Ramy Mahrous said...

Don’t understand you at all
You wanaa
1-Each re-invites the wheel?
or
2-Try to replace existing technologies by ours, invent new RDMBSs as example because we’re computer scientists?
or
3-Invite new technology are not already exists?

Mohammad Alaggan said...

3...

Mohamed Moshrif said...

Life is not always about inveting new stuff, sometimes it's about modifying the existing stuff to be more user friendly, or more productive, etc.

Also, there's a difference between pure research and business, although reseach could be a part of any business, but not every research could make a business (i.e. as a user I am not interested whether my PC is working with water or sun light, what I just care about is something to do what I want with the least required money).

This could just be because until now most of your experience is in the theoritical world, or the scientific one, you didn't get the enough real world problems or business problems to have a good idea about the other face of the coin.

Mohammad Alaggan said...

Let's first clarify the context of my post.
It is sure known that a Graduation project should be where you challenge your limits and try something new to you. In best cases it is something innovative. In worst -acceptable cases- it is an implementation of something that is unusual, something big.
But being a a mere interface for a database, that is unacceptable.
And if you would use the facebook example, I'd say if that was a team here which did it as it's graduation project, it is still be unacceptable.
I see graduation projects as a way to contribute, to yourself or to academia. By making a mere DB GUI, there is no contribution done, and thus -in my humble point of view- is not regarded as a graduation project.

Also, my context was more into academia, so business rules should not apply. Obviously because they have different rules. Anyway, I'd like to clarify that I am not against more usability or more productiveness but I am trying to make people see that if they want to do something they have more choices than they see, I mean these choices they create.

At last, theoretical research doesn't meant ignoring the end-user market, it just means that the market is not end-users, but scientists (not even developers). Innovating will sooner or later reflect on the end-user, but theoretical research will have much more influence than practical one, because it will be used in many practical ones.

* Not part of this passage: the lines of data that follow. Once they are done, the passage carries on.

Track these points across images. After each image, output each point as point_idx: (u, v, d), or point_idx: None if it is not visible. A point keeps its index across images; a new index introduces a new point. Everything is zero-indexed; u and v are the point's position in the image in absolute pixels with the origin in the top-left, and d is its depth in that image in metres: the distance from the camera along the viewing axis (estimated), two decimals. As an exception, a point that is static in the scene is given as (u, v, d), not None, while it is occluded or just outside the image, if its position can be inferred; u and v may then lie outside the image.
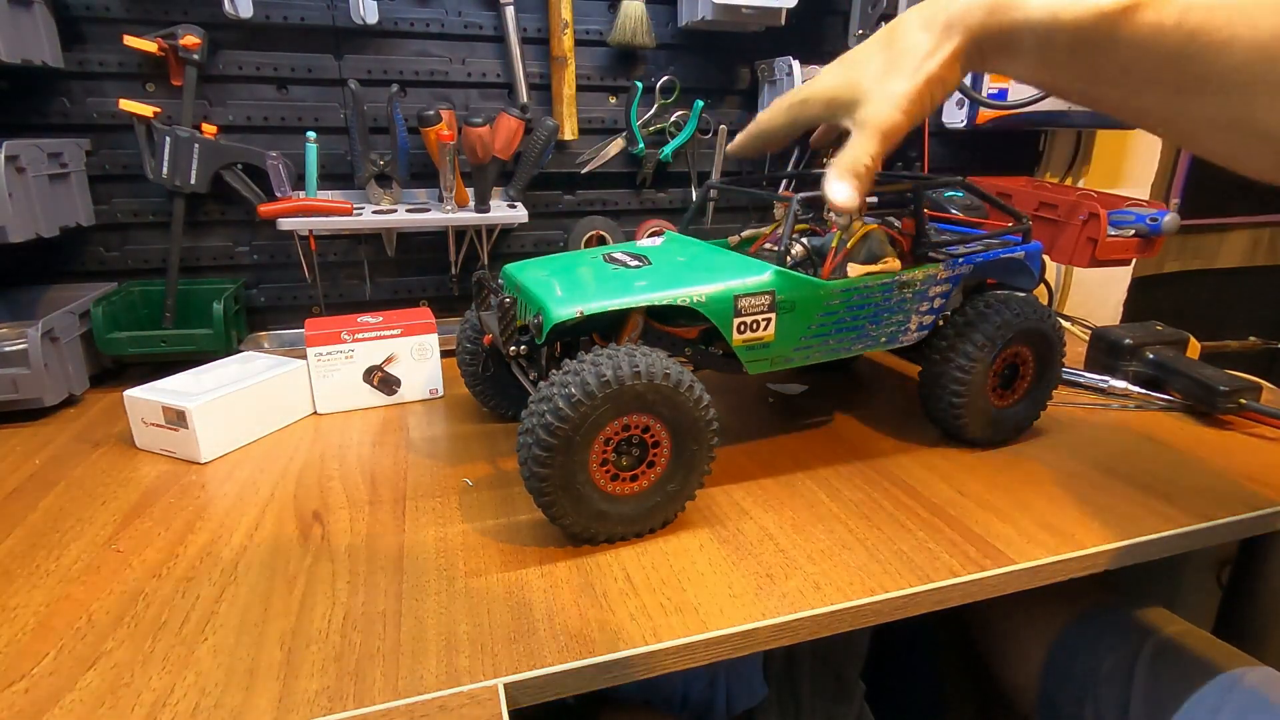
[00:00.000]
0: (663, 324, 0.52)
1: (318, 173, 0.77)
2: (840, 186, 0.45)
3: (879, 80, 0.45)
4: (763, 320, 0.50)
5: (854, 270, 0.54)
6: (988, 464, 0.57)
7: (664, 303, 0.47)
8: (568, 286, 0.48)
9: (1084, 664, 0.59)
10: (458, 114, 0.80)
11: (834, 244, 0.57)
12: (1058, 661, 0.61)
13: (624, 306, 0.46)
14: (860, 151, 0.45)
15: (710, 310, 0.48)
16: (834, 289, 0.51)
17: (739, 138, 0.56)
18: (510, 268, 0.55)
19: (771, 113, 0.52)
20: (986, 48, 0.43)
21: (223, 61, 0.76)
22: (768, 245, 0.61)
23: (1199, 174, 1.30)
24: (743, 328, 0.49)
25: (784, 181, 0.93)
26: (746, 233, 0.65)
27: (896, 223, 0.61)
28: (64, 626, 0.39)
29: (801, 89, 0.50)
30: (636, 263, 0.52)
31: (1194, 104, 0.37)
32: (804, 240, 0.57)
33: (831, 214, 0.59)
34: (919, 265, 0.56)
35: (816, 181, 0.56)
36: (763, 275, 0.49)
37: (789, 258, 0.52)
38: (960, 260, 0.57)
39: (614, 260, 0.54)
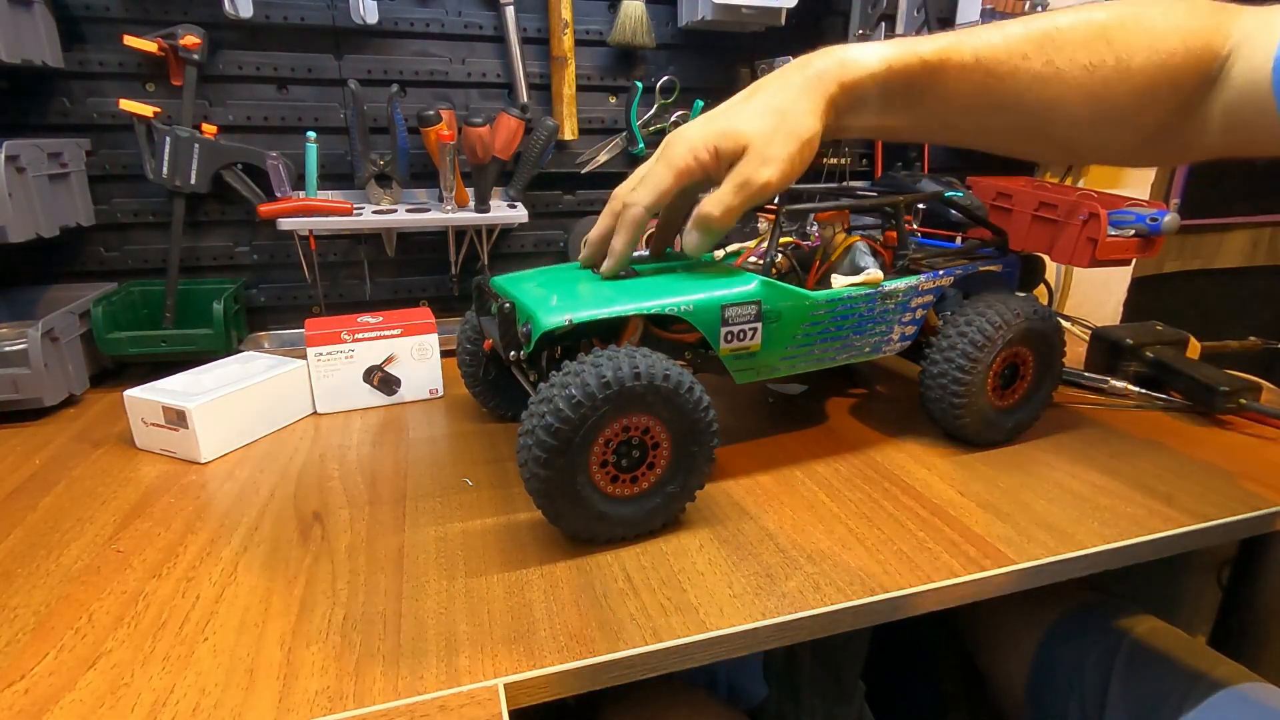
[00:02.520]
0: (662, 329, 0.52)
1: (318, 173, 0.77)
2: (693, 237, 0.49)
3: (757, 135, 0.46)
4: (749, 330, 0.50)
5: (838, 281, 0.54)
6: (988, 464, 0.57)
7: (652, 311, 0.47)
8: (558, 296, 0.48)
9: (1068, 662, 0.60)
10: (458, 114, 0.80)
11: (818, 256, 0.58)
12: (1044, 659, 0.62)
13: (613, 316, 0.46)
14: (720, 201, 0.47)
15: (698, 319, 0.48)
16: (819, 300, 0.52)
17: (653, 242, 0.55)
18: (499, 279, 0.55)
19: (655, 193, 0.49)
20: (841, 106, 0.48)
21: (223, 61, 0.76)
22: (752, 259, 0.62)
23: (1199, 174, 1.30)
24: (729, 337, 0.50)
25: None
26: (731, 247, 0.65)
27: (878, 235, 0.61)
28: (64, 626, 0.39)
29: (679, 152, 0.48)
30: (624, 274, 0.53)
31: (998, 120, 0.49)
32: (789, 252, 0.58)
33: (815, 227, 0.60)
34: (901, 277, 0.56)
35: (802, 196, 0.57)
36: (749, 285, 0.50)
37: (774, 269, 0.52)
38: (941, 272, 0.58)
39: None
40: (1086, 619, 0.62)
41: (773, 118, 0.46)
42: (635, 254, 0.61)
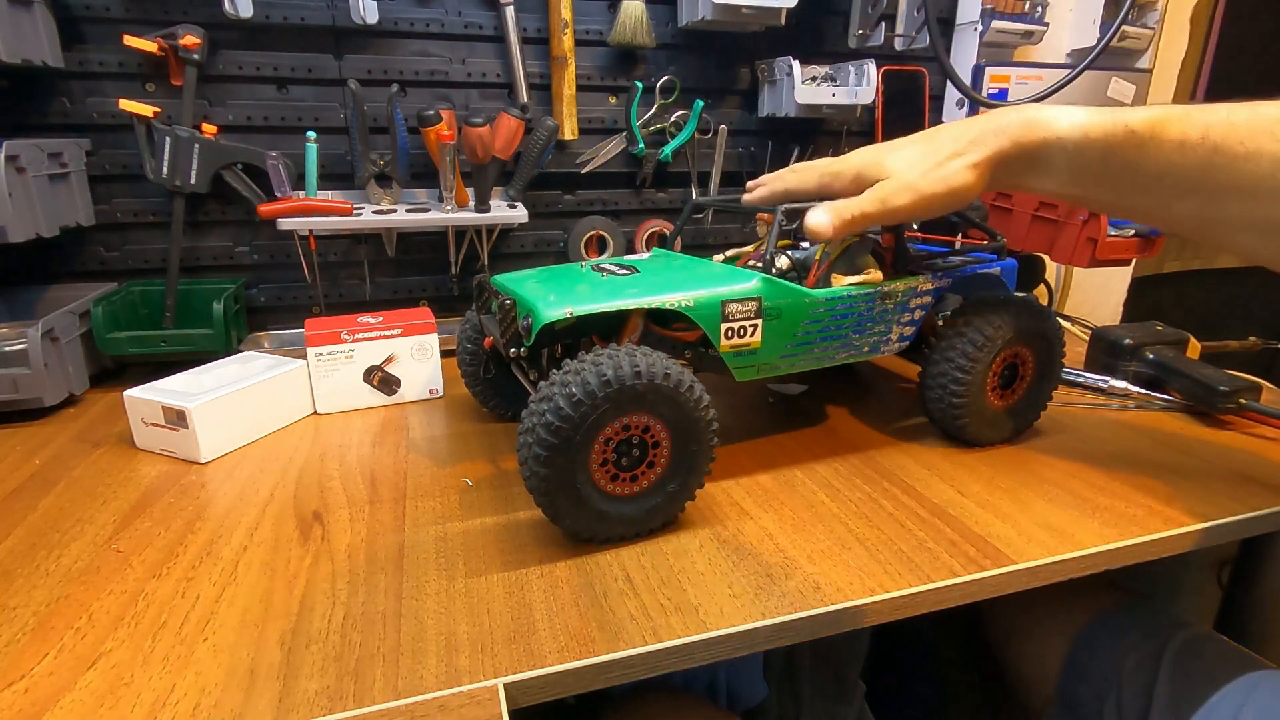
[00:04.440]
0: (663, 328, 0.52)
1: (318, 173, 0.77)
2: (821, 215, 0.49)
3: (905, 170, 0.48)
4: (750, 326, 0.50)
5: (838, 280, 0.54)
6: (988, 464, 0.57)
7: (653, 306, 0.47)
8: (558, 291, 0.48)
9: (1106, 660, 0.60)
10: (458, 114, 0.81)
11: (818, 255, 0.58)
12: (1079, 657, 0.61)
13: (613, 309, 0.46)
14: (857, 203, 0.48)
15: (699, 315, 0.48)
16: (819, 298, 0.52)
17: (760, 191, 0.59)
18: (500, 277, 0.55)
19: (802, 176, 0.55)
20: (1015, 166, 0.46)
21: (223, 61, 0.76)
22: (752, 261, 0.62)
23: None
24: (730, 333, 0.50)
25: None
26: (730, 252, 0.65)
27: (878, 235, 0.62)
28: (64, 626, 0.39)
29: (835, 162, 0.53)
30: (625, 272, 0.53)
31: (1225, 210, 0.40)
32: (788, 253, 0.58)
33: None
34: (900, 277, 0.56)
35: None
36: (750, 282, 0.50)
37: (774, 268, 0.52)
38: (940, 273, 0.58)
39: (602, 270, 0.54)
40: (1126, 619, 0.61)
41: (927, 163, 0.47)
42: (629, 256, 0.61)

I am not against practical research, for the record.

Mohamed Moshrif said...

I was not talking about the graduation project, in graduation projects you're supposed to do something new because this is an academic project and it's not a market/business solution, what I was talking about is the Egyptian market, it's not wrong to work in database application or web services as long as you know how to market your products and how to manage your products life cycle correctly.

The idea here that we must differentiate between college/academic projects and market products :)

Mohammad Alaggan said...

Yes I totally agree with you, and I think you get me.

It only bugs me that the 99% of the products in Egypt is DB and websites, that people who have other interests can't find it. That was my point in talking about business, nothing else. To let business people know that these aren't the only stuff out there.

Mohamed Moshrif said...

The reason behind why 99% of products are DB and web servides (and actually they are not only this, but they are also custom software products for specific customers) is because we don't know how to market our products or how to manage anything.

Want a simple example?
Let's take Sakhr corporation as example, they started nearly on the same time Microsoft started, and look where are we now, everyday Microsoft grows up and Sakhr goes down, and although they are working in scientific based projects (OCRs, Content management, NLP, Machine translation, text to speech, etc), but all their products are targeting specific customers, they don't know how to market their product for off-shelf customers!

One of the most important things we're missing in Egypt that product marketing can easily exceed the whole product's life cycle costs (i.e. free CDs with free shipping, conferences with some free stuff, etc), and this is the reason why our marketing sucks!